それは勇者の神聖魔術にも似て、しかしその対極にあるものだ。
「そう、あたしは魔王の眷属だよ。ほら、主門を守ってる眷属獣っているでしょ? あの力を魔獣じゃなくて人間に与えたの」
また勝ち誇る。
こいつは多分、最初からアッシュなど相手にしていなかったのだろう。
だからずっと、ふざけた態度を取っていた。
それも眷属だと言うのなら納得はできたが、それでも信じられなくて声を漏らす。
「そんなことが……」
「あるんだよばぁか。現実見なって」
吐き捨てるように言われた。
あちこちで燃えていた天幕の火も消えかけているようだった。
あたりは完全な闇に包まれようとしていた。
そしてそんな時、かすかな音が耳に届いた。
「穿て」
意識するよりも先に、天に向けて魔術を放っていた。
そしてこれに気がついたのか、音はどんどん近寄ってくる。
「…………!」
驚愕の表情で固まるレイナ。
アッシュの目の前に降り立ったのは、ガルムだった。
「乗れ、骸の」
「!」
とっさにその言葉に従い、背に飛び乗る。
すると次の瞬間にはガルムは飛び立ち、レイナから全速力で逃げ出した。
「……何故逃げる?」
魔人化を解いたアッシュは、そう問いつつガルムの方を見る。
そして気がついた。
ガルムは血まみれだ。
鱗は剥げ、尻尾はずたずたにされて、どこもかしこも傷だらけだ。
「いや、何があった?」
問いを変える。
すると、絞り出すような声でガルムが答えた。
「アルトリウスに……一の魔王に、会ってきた。あいつには、俺やお前では勝てん」
「…………魔王がいたのか?」
この口ぶりだと、ガルムは最初から知っていたのか。
「ああ。そしてあいつはもう昔のあいつではなかった。変えてしまったのは……多分、うちのバカ皇帝だ」
「分かるように話してくれ」
アッシュの言葉に、寂しげな息を漏らす。
「なんと言っても分からないさ。……俺にも分からん。だがとにかく、やつは世界を滅ぼそうとしている」
それから、ガルムは唸る。
「いや、正確には世界を縮小する、だな」
「訳がわからない」
「分からなくてもいい。とにかく、備えが必要だ。このままじゃ今の世界は終わる。……俺も、帰ったらすぐにクーデターを起こす」
「クーデター?」
また、信じられない言葉だった。
だが聞き返せば彼は肯定した。
「そうだ。声が出ない皇女が一人軟禁されてる。その子を傀儡にして、俺はあの国を握る」
「なんのために?」
そんな質問に返ってきたのは、どこか恐れるような響きを纏った声だった。
「備えるためだ。このままでは全てが呑み込まれる。……あの暗愚には任せられん。俺が備えなければならない。

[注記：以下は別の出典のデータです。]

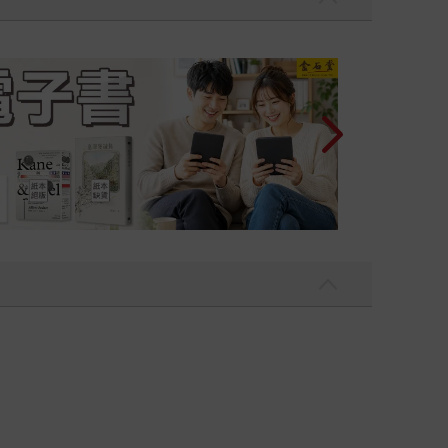
2026金石堂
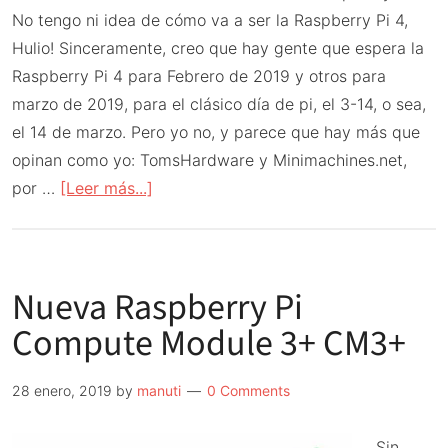
No tengo ni idea de cómo va a ser la Raspberry Pi 4,
Hulio! Sinceramente, creo que hay gente que espera la
Raspberry Pi 4 para Febrero de 2019 y otros para
marzo de 2019, para el clásico día de pi, el 3-14, o sea,
el 14 de marzo. Pero yo no, y parece que hay más que
opinan como yo: TomsHardware y Minimachines.net,
acerca
por …
[Leer más...]
de
Ideas
sobre
Nueva Raspberry Pi
Raspberry
Pi
Compute Module 3+ CM3+
4
28 enero, 2019
by
manuti
0 Comments
Sin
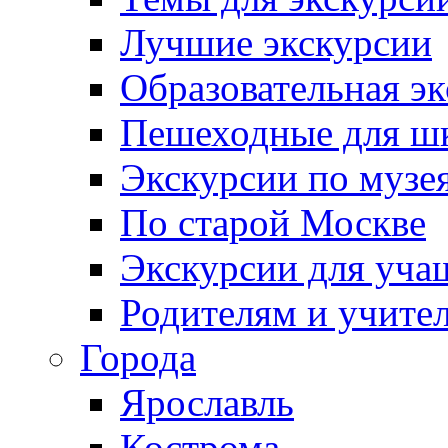
Лучшие экскурсии
Образовательная э
Пешеходные для ш
Экскурсии по муз
По старой Москве
Экскурсии для уча
Родителям и учите
Города
Ярославль
Кострома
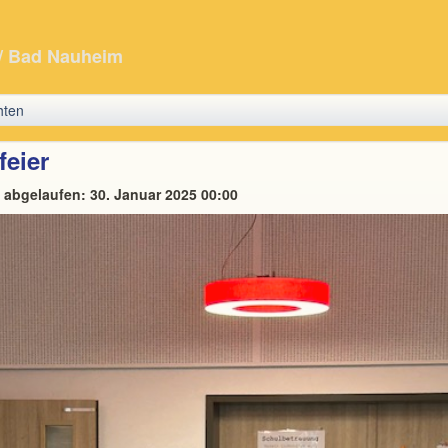
/ Bad Nauheim
hten
eier
t abgelaufen: 30. Januar 2025 00:00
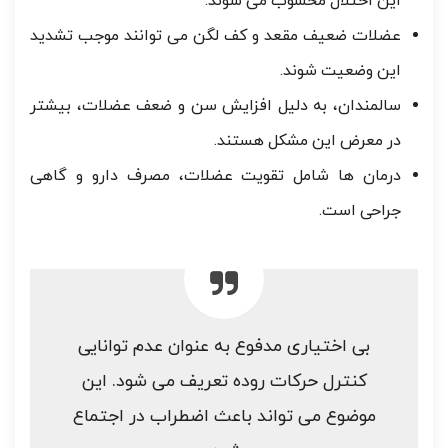
این اختلال محسوب می شوند.
عضلات ضعیف مقعد و کف لگن می توانند موجب تشدید
این وضعیت شوند.
سالمندان، به دلیل افزایش سن و ضعف عضلات، بیشتر
در معرض این مشکل هستند.
درمان ها شامل تقویت عضلات، مصرف دارو و گاهی
جراحی است.
بی اختیاری مدفوع به عنوان عدم توانایی
کنترل حرکات روده تعریف می شود. این
موضوع می تواند باعث اضطراب در اجتماع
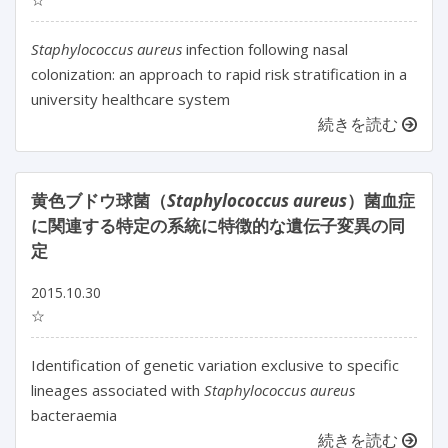
Staphylococcus aureus
infection following nasal
colonization: an approach to rapid risk stratification in a
university healthcare system
続きを読む
黄色ブドウ球菌（
Staphylococcus aureus
）菌血症
に関連する特定の系統に特徴的な遺伝子変異の同
定
2015.10.30
☆
Identification of genetic variation exclusive to specific
lineages associated with
Staphylococcus aureus
bacteraemia
続きを読む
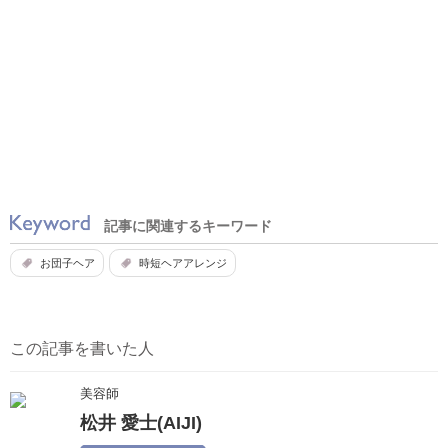
記事に関連するキーワード
お団子ヘア
時短ヘアアレンジ
この記事を書いた人
美容師
松井 愛士(AIJI)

少なくとも、五十年を守り切るために」
勇者が負けても世界が次の世代へと繋がれるのは、神がいるからだ。
五十年が経てば神の光が地上に放たれて、魔王はその領域もろとも消え去る。
全ての魔獣が活動を止める。
勇者が現れなかった今回は、その裁きが期待できるのかは分からない。
だが五十年耐えれば、というのはよく聞く話である。
「……ガルム」
アッシュが声をかけると、ガルムは答えた。
「なんだ?」
「天幕は。それに、封印官の死体も」
絞り出した問いに、しばらく沈黙が続いた。
そして破ったのはやはりガルムだった。
「諦めよう。天幕も、死体も……この国も、な」
アッシュは前線基地を振り返る。
遠く、いまだに小さな火が見えるそこにはどれだけの異形が犇めいているのだろうか。
「ガルム。……俺は魔獣を殺すよ」
悔しさを押し殺してアッシュは言う。
弱い自分が情けなかった。
何も救えなかった。
今、確かにアッシュはこの国の人々を諦めた。
「それでいい。いつかまた会おう」
ガルムが優しく言った。
それを最後に会話は途切れる。
雨の降る夜には星もなく、ただただ暗闇だけが続いていた。
そんな黒の中で二人は黙ったまま飛び続けていた。